The error constrasts \(w_1, \ldots, w_{n-r}\) will be a subset of the elements of the residual vector \((I-P_X)y = y - \hat y\)
Note that \(w = A'y = A'\epsilon \sim N(0, A'\Sigma A)\) and the distribution of \(w\) depends only on \(\gamma\).
The log likelihood function in this case is \[ \ell(\gamma\mid w) = -\frac{1}{2}\log |A'\Sigma A| - \frac{1}{2}w'(A'\Sigma A)^{-1}w - \frac{n-r}{2}\log(2\pi) \] An MLE of \(\gamma\) can be found in the general case using numerical methods to obtain the REML estimate of \(\gamma\).

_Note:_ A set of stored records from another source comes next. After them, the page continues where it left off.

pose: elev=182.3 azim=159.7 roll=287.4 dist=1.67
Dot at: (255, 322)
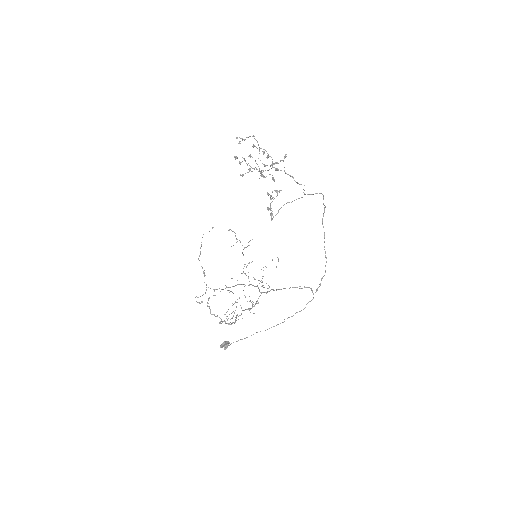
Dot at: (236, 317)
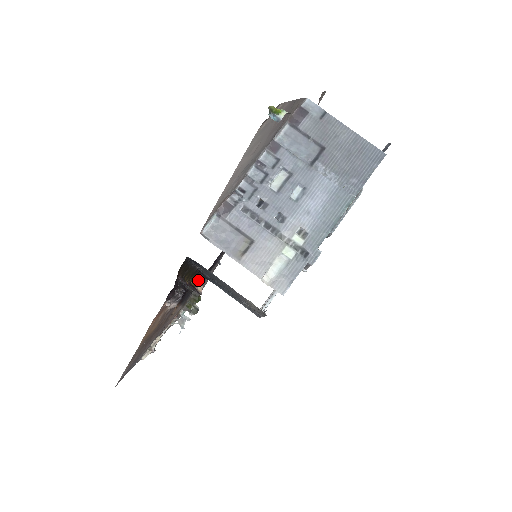
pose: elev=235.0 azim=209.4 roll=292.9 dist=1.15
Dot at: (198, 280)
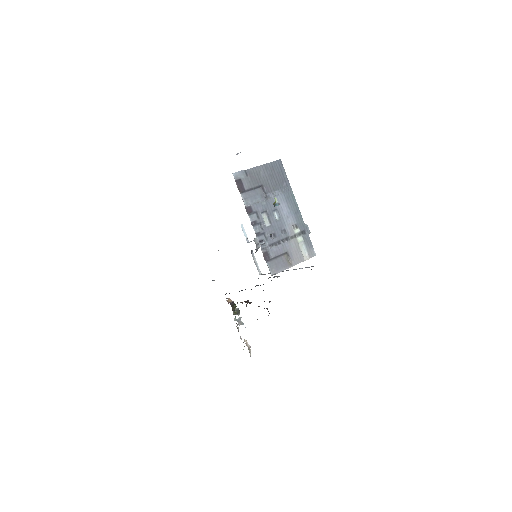
Dot at: occluded
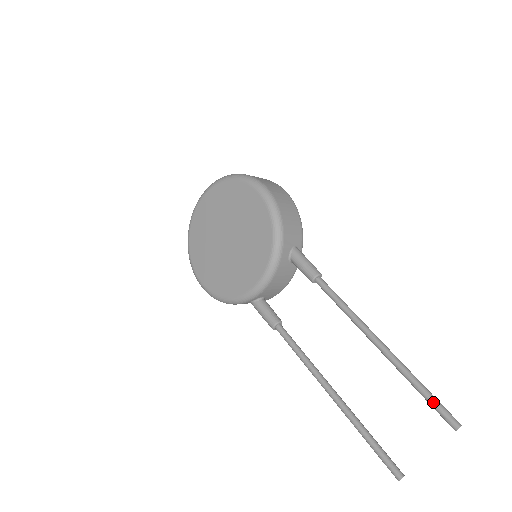
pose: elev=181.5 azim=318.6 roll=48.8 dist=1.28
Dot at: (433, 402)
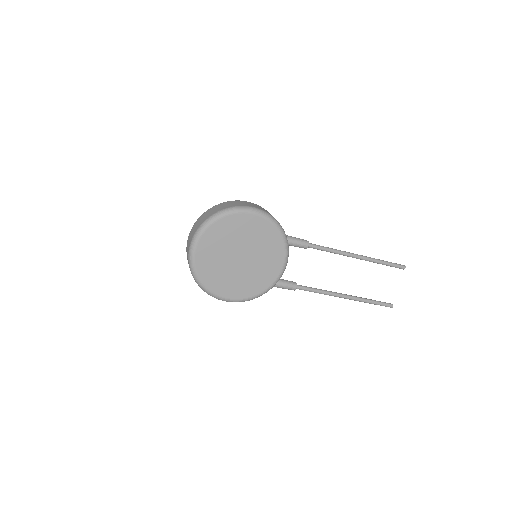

In 611, we show that every set of \(n-r\) linearly independent error contrasts yields the same REML estimator of \(\gamma\).
In any case, once a REML estimate of \(\gamma\) has been obtained, the BLUE of an estimate \(C\beta\) can be approximated by \(C\hat\beta_{\hat\Sigma} = C(X'\hat \Sigma^{-1} X)^{-}X' \hat\Sigma^{-1} y\), where \(\hat\Sigma\) is \(\Sigma\) with \(\hat\gamma\) (the REML estimate of \(\gamma\)) in place of \(\gamma\).
Example in Chapter 19
lme(SeedlingWeight ̃Genotype,random= ̃1|Tray,data=d)
Linear mixed-effects model fit by REML
Data: d
Log-restricted-likelihood: -123.5705
Fixed: SeedlingWeight ̃ Genotype
(Intercept) Genotype2
15.288838 -3.550201
Random effects:
Formula: ̃1 | Tray
(Intercept) Residual
StdDev: 3.414856 1.88223
Number of Observations: 56
Number of Groups: 8
lmer(SeedlingWeight ̃Genotype+(1|Tray),data=d)
Linear mixed model fit by REML [’lmerMod’]
Formula: SeedlingWeight ̃ Genotype + (1 | Tray)
Data: d
REML criterion at convergence: 247.1411
Random effects:
Groups Name Std.Dev.
Tray (Intercept) 3.415
Residual 1.882
Number of obs: 56, groups: Tray, 8
Fixed Effects:
(Intercept) Genotype2
15.29 -3.55In SAS, REML is also the default for SAS proc mixed.